The Settlement

451 68 7
                                    


Tidak, ia sama sekali tidak pernah menyangka jika kisah seperti ini akan menjadi salah satu nasibnya. Hal yang paling ia benci di dunia ini adalah tindak kecurangan, dan hal ini melebihi hal itu. Bagaimana mungkin mereka berdua tega membuat dirinya menjadi orang bodoh sendirian? Merasa bahagia merasa cinta yang palsu. Entah apa yang mereka lakukan selama ini di belakang Sehun.

Brak! Tangannya berdenyut saat ia dengan kerasnya memukul wastafel toilet umum yang ia datangi, karena memang tak ada tempat lain yang bisa menyalurkan amarahnya. Tak lupa ia mengunci toilet tersebut dari dalam agar tak ada yang masuk.

Suara guruh di hati dan napasnya yang memburu menjadi satu satunya suara yang bisa ia dengar. Dipandangnya wajah dia sendiri di cermin, yang basah setelah membasuhnya dengan air.

"Kau benar benar bodoh" lirihnya pada diri sendiri.

Ingatannya kembali memutar keadaan yang menjadi pemandangan terakhirnya. Dimana Seulgi berdiri sedih di samping Mingyu yang lebam akibat pukulannya. Kenapa mengingat itu menambah rasa sakitnya?

Kenyataan jika kini entah Seulgi sadari atau tidak, dengan gadis itu berdiri di samping Mingyu, itu artinya dia membela pria itu. Seorang Seulgi yang biasanya berdiri di sampingnya, tak pernah jauh bahkan barang satu centipun darinya, kini berada di samping Mingyu tunangannya.

Wajahnya yang beberapa saat lalu terasa dingin akibat basuhan air, kini menjadi hangat oleh air mata. Dia tidak pernah menangis karena seorang wanita, tidak dan tak pernah terbayangkan akan terjadi padanya. Tapi gadis itu, Seulgi membuatnya seperti ini.

Hatinya benar benar hancur, setelah berangan cukup tinggi dengan bodohnya untuk memperkenalkan diri kepada orang tua Seulgi, dan ini yang ia dapatkan pada kenyataannya. Seulgi bukanlah miliknya, bukan sejak awal pertemuan mereka.

Tangannya kembali memukul wastafel dengan keras, "AIIISHH!" serunya untuk menghilangkan rasa sesak dalam dadanya. Meskipun percuma, bukan itu yang ia butuhkan.

Tok tok tok

Sehun menoleh, pintu toilet terdengar di ketuk seseorang.

"Hey kau baik baik saja?" terdengar suara orang tak dikenal yang sepertinya mendengar teriakan dan tonjokan Sehun.
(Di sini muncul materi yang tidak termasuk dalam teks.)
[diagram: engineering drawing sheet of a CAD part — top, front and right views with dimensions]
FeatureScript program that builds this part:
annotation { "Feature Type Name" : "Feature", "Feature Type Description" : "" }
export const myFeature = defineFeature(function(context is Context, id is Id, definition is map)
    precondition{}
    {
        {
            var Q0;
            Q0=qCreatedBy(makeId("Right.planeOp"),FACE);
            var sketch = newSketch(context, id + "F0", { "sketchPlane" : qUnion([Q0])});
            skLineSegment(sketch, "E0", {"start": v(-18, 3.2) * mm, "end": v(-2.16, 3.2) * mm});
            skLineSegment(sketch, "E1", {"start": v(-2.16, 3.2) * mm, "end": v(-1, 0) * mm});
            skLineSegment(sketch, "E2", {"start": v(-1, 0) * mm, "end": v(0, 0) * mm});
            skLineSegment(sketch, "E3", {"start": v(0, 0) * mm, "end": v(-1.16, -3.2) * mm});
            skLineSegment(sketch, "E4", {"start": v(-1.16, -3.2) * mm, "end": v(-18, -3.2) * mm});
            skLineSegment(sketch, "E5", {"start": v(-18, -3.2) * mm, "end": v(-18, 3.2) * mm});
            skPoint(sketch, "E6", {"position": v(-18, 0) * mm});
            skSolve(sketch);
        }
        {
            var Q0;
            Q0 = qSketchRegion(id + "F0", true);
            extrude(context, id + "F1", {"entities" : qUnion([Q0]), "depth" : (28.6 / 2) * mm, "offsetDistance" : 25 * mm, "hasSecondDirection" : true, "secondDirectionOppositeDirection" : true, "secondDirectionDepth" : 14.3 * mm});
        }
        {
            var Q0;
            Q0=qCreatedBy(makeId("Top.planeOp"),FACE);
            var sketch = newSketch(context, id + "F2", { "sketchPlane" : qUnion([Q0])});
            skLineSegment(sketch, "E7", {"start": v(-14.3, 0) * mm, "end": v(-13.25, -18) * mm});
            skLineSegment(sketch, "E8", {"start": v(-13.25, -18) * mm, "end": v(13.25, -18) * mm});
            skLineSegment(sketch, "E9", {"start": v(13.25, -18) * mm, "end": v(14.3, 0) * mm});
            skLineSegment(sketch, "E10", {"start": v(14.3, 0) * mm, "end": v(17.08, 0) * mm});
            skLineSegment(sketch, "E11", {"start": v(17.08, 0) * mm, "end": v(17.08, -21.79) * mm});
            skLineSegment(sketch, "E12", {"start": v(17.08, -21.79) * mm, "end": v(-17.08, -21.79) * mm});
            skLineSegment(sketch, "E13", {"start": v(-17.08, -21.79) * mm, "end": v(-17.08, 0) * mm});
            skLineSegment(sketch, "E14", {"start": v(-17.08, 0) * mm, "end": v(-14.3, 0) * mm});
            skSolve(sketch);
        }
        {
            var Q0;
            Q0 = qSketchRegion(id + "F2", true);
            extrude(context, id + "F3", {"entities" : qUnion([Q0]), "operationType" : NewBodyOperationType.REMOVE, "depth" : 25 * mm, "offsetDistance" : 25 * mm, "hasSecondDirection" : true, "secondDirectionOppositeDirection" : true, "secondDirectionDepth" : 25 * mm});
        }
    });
Pria itu dengan cepat menyalakan keran air, membasuh kembali wajahnya sebanyak mungkin sebelum akhirnya membuka kunci dan keluar toilet umum tanpa mengatakan apapun disaat yang lain memperhatikannya dengan penasaran.

^_^

Jika dibiarkan bisa bisa bibir Seulgi berdarah, dia menggigiti bibirnya tersebut karena rasa khawatir yang ia rasakan. Dimana Sehun? Apa yang sedang ia lakukan? Bagaimana keadaannya?

"Tenanglah, kita akan mencarinya bersama" tutur Mingyu menggenggam lengan Seulgi yang duduk di sampingnya. Dia tak bisa banyak bergerak karena pembantu di rumahnya sedang dengan terapti mengobati dan membalut luka di wajahnya.

Pembantunya tak banyak bertanya dan langsung melakukan apa yang diperintahkan. Menurutnya itu akan terlalu tidak sopan untuk mempertanyakan masalah pribadi. Terutama ada tunangannya disana.

"Terimakasih" ucap Mingyu setelah pembantunya tersebut selesai membantunya. Ia membungkuk lalu pergi meninggalkan Mingyu dan Seulgi di kamar.

Seulgi menggenggam erat erat ponselnya. "Dia tidak mengangkat teleponnya" tutur Seulgi.

Mingyu menghela napas, "kalau kau jadi dia apa kau tak akan melakukan hal yang sama?" tanyanya.

Jelas ia sangat mengerti perasaan Sehun. Ia tahu apa yang telah dilakukannya dan Seulgi pada Sehun sangat buruk. Hanya saja waktu yang membuat keadaan semakin buruk, kalau saja mereka mendapatkan waktu yang tepat untuk menjelaskan semuanya, mungkin keadaannya tak akan seperti ini.